HOW TO COMPLETE THIS TASK: Reproduce every line of text in the rows below verbatim, omitting the pictures.

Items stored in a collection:

=======

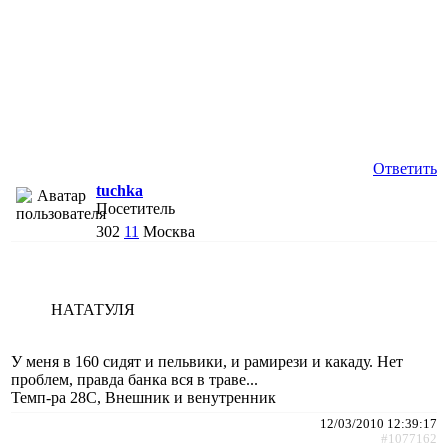
Ответить
tuchka
Посетитель
302
11
Москва
НАТАТУЛЯ
У меня в 160 сидят и пельвики, и рамирези и какаду. Нет
проблем, правда банка вся в траве...
Темп-ра 28С, Внешник и венутренник
12/03/2010 12:39:17
#1077162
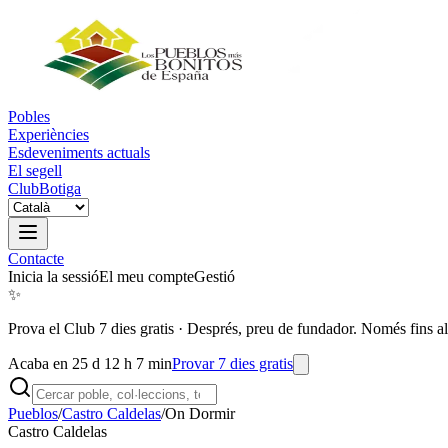
Pobles
Experiències
Esdeveniments actuals
El segell
Club
Botiga
Contacte
Inicia la sessió
El meu compte
Gestió
✨
Prova el Club 7 dies gratis
·
Després, preu de fundador. Només fins al
Acaba en 25 d 12 h 7 min
Provar 7 dies gratis
Pueblos
/
Castro Caldelas
/
On Dormir
Castro Caldelas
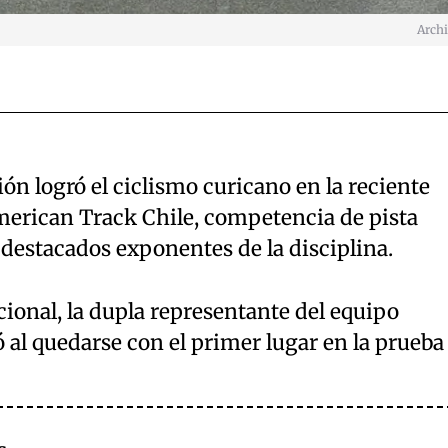
Arch
ón logró el ciclismo curicano en la reciente
merican Track Chile, competencia de pista
 destacados exponentes de la disciplina.
cional, la dupla representante del equipo
ó al quedarse con el primer lugar en la prueba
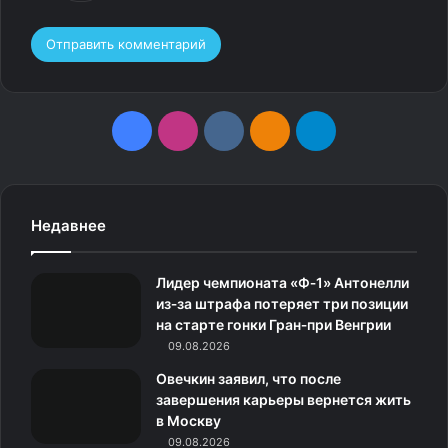
F
I
v
О
T
a
n
k
д
e
c
s
.
н
l
Недавнее
e
t
c
о
e
Лидер чемпионата «Ф‑1» Антонелли
b
a
o
к
g
из‑за штрафа потеряет три позиции
на старте гонки Гран‑при Венгрии
o
g
m
л
r
09.08.2026
o
r
а
a
Овечкин заявил, что после
завершения карьеры вернется жить
k
a
с
m
в Москву
09.08.2026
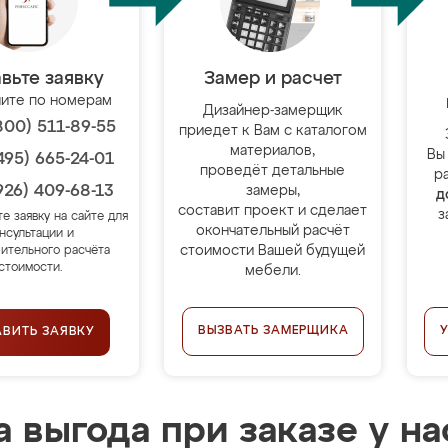
вьте заявку
Замер и расчет
ите по номерам
Дизайнер-замерщик
800) 511-89-55
приедет к Вам с каталогом
материалов,
Вы
495) 665-24-01
проведёт детальные
р
926) 409-68-13
замеры,
д
составит проект и сделает
з
те заявку на сайте для
окончательный расчёт
нсультации и
стоимости Вашей будущей
ительного расчёта
стоимости.
мебели.
ВЫЗВАТЬ ЗАМЕРЩИКА
АВИТЬ ЗАЯВКУ
 выгода при заказе у на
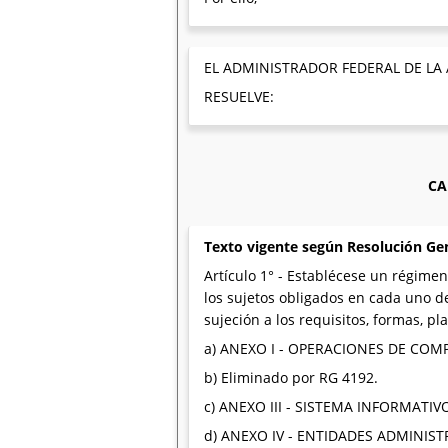
EL ADMINISTRADOR FEDERAL DE LA
RESUELVE:
CA
Texto vigente según Resolución Ge
Artículo 1° - Establécese un régimen
los sujetos obligados en cada uno de
sujeción a los requisitos, formas, 
a) ANEXO I - OPERACIONES DE C
b) Eliminado por RG 4192.
c) ANEXO III - SISTEMA INFORMAT
d) ANEXO IV - ENTIDADES ADMINIS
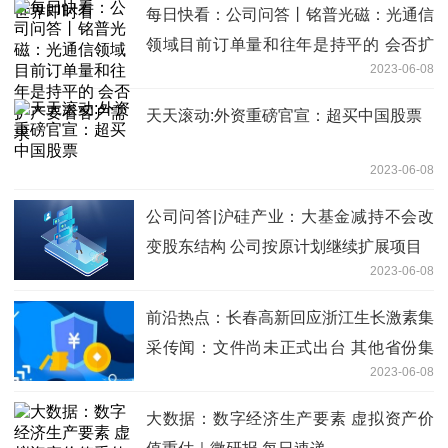
每日快看：公司问答丨铭普光磁：光通信
领域目前订单量和往年是持平的 会否扩
2023-06-08
产要看客户需求
天天滚动:外资重磅官宣：超买中国股票
2023-06-08
公司问答|沪硅产业：大基金减持不会改
变股东结构 公司按原计划继续扩展项目
2023-06-08
前沿热点：长春高新回应浙江生长激素集
采传闻：文件尚未正式出台 其他省份集
2023-06-08
采基本能实现以价换量
大数据：数字经济生产要素 虚拟资产价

=======

RESPONSE TO THIS TASK:
Ответить
tuchka
Посетитель
302
11
Москва
НАТАТУЛЯ
У меня в 160 сидят и пельвики, и рамирези и какаду. Нет
проблем, правда банка вся в траве...
Темп-ра 28С, Внешник и венутренник
12/03/2010 12:39:17
#1077162
Pobles
Experiències
Esdeveniments actuals
El segell
Club
Botiga
Contacte
Inicia la sessió
El meu compte
Gestió
✨
Prova el Club 7 dies gratis
·
Després, preu de fundador. Només fins al
Acaba en 25 d 12 h 7 min
Provar 7 dies gratis
Pueblos
/
Castro Caldelas
/
On Dormir
Castro Caldelas
Arch
ón logró el ciclismo curicano en la reciente
merican Track Chile, competencia de pista
 destacados exponentes de la disciplina.
cional, la dupla representante del equipo
ó al quedarse con el primer lugar en la prueba
F
I
v
О
T
a
n
k
д
e
c
s
.
н
l
Недавнее
e
t
c
о
e
Лидер чемпионата «Ф‑1» Антонелли
b
a
o
к
g
из‑за штрафа потеряет три позиции
на старте гонки Гран‑при Венгрии
o
g
m
л
r
09.08.2026
o
r
а
a
Овечкин заявил, что после
завершения карьеры вернется жить
k
a
с
m
в Москву
09.08.2026
вьте заявку
Замер и расчет
ите по номерам
Дизайнер-замерщик
800) 511-89-55
приедет к Вам с каталогом
материалов,
Вы
495) 665-24-01
проведёт детальные
р
926) 409-68-13
замеры,
д
составит проект и сделает
з
те заявку на сайте для
окончательный расчёт
нсультации и
стоимости Вашей будущей
ительного расчёта
стоимости.
мебели.
ВЫЗВАТЬ ЗАМЕРЩИКА
АВИТЬ ЗАЯВКУ
 выгода при заказе у на
EL ADMINISTRADOR FEDERAL DE LA
RESUELVE:
CA
Texto vigente según Resolución Ge
Artículo 1° - Establécese un régimen
los sujetos obligados en cada uno de
sujeción a los requisitos, formas, 
a) ANEXO I - OPERACIONES DE C
b) Eliminado por RG 4192.
c) ANEXO III - SISTEMA INFORMAT
d) ANEXO IV - ENTIDADES ADMINIS
每日快看：公司问答丨铭普光磁：光通信
领域目前订单量和往年是持平的 会否扩
2023-06-08
产要看客户需求
天天滚动:外资重磅官宣：超买中国股票
2023-06-08
公司问答|沪硅产业：大基金减持不会改
变股东结构 公司按原计划继续扩展项目
2023-06-08
前沿热点：长春高新回应浙江生长激素集
采传闻：文件尚未正式出台 其他省份集
2023-06-08
采基本能实现以价换量
大数据：数字经济生产要素 虚拟资产价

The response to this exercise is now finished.